= What the task requires =
The line with "focal_mm: 24.5" marks where to begin; print it and all lines after it in the material below exactly, skipping pictures.

= Provided records =
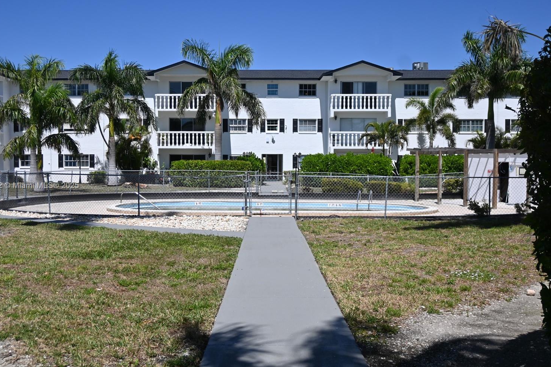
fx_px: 609
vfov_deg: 33.5
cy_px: 186
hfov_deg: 48.6
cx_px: 258
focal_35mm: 40
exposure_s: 1/4000
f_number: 4.2
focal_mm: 24.5
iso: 200
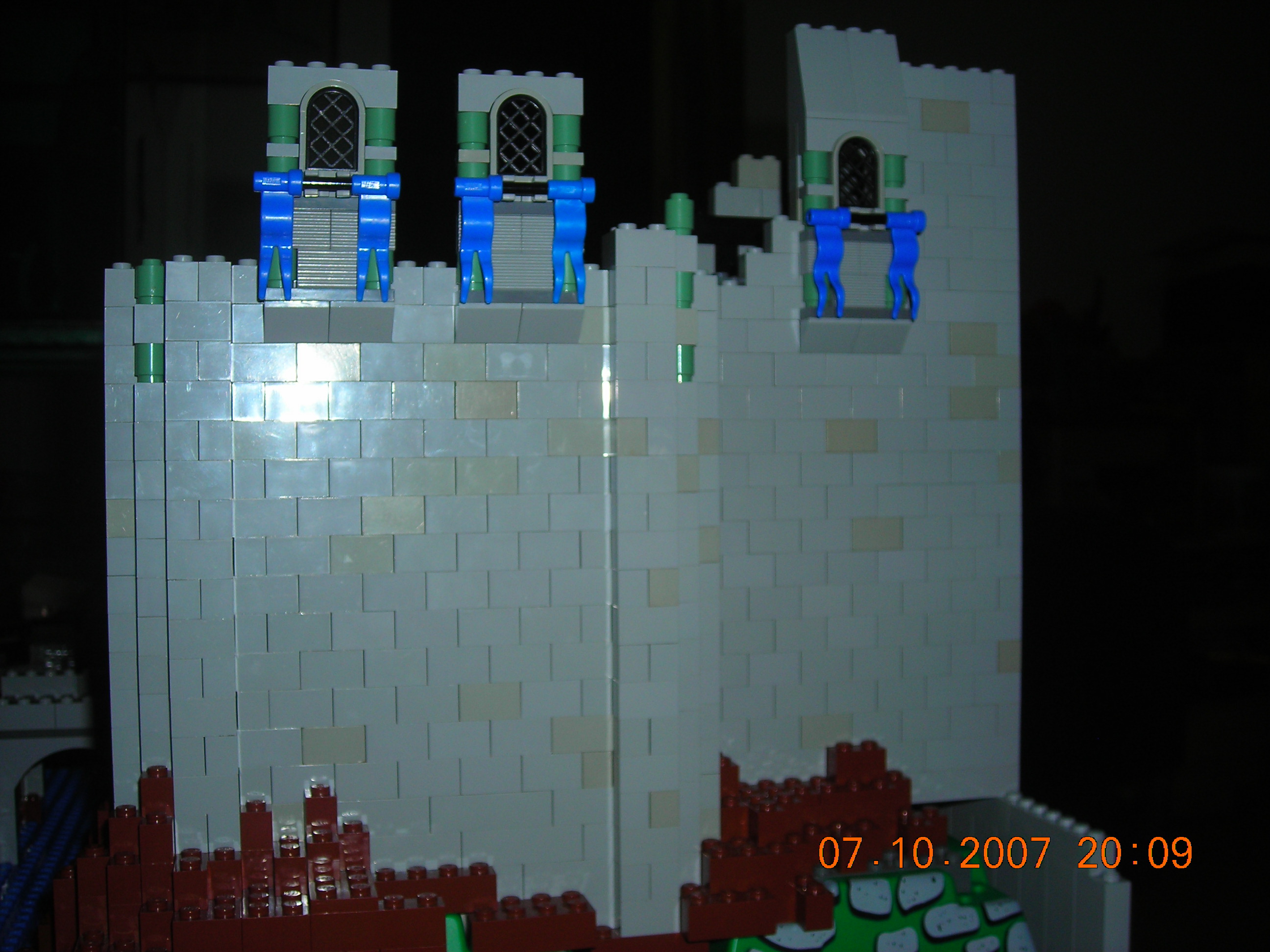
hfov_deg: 45.8
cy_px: 476
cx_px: 635
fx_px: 1504
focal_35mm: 41
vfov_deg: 35.1
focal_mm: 6.8
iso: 50
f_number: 3.3
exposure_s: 1/60.1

= Solved problem =
focal_mm: 24.5
iso: 200
hfov_deg: 45.8
cy_px: 476
cx_px: 635
fx_px: 1504
focal_35mm: 41
vfov_deg: 35.1
focal_mm: 6.8
iso: 50
f_number: 3.3
exposure_s: 1/60.1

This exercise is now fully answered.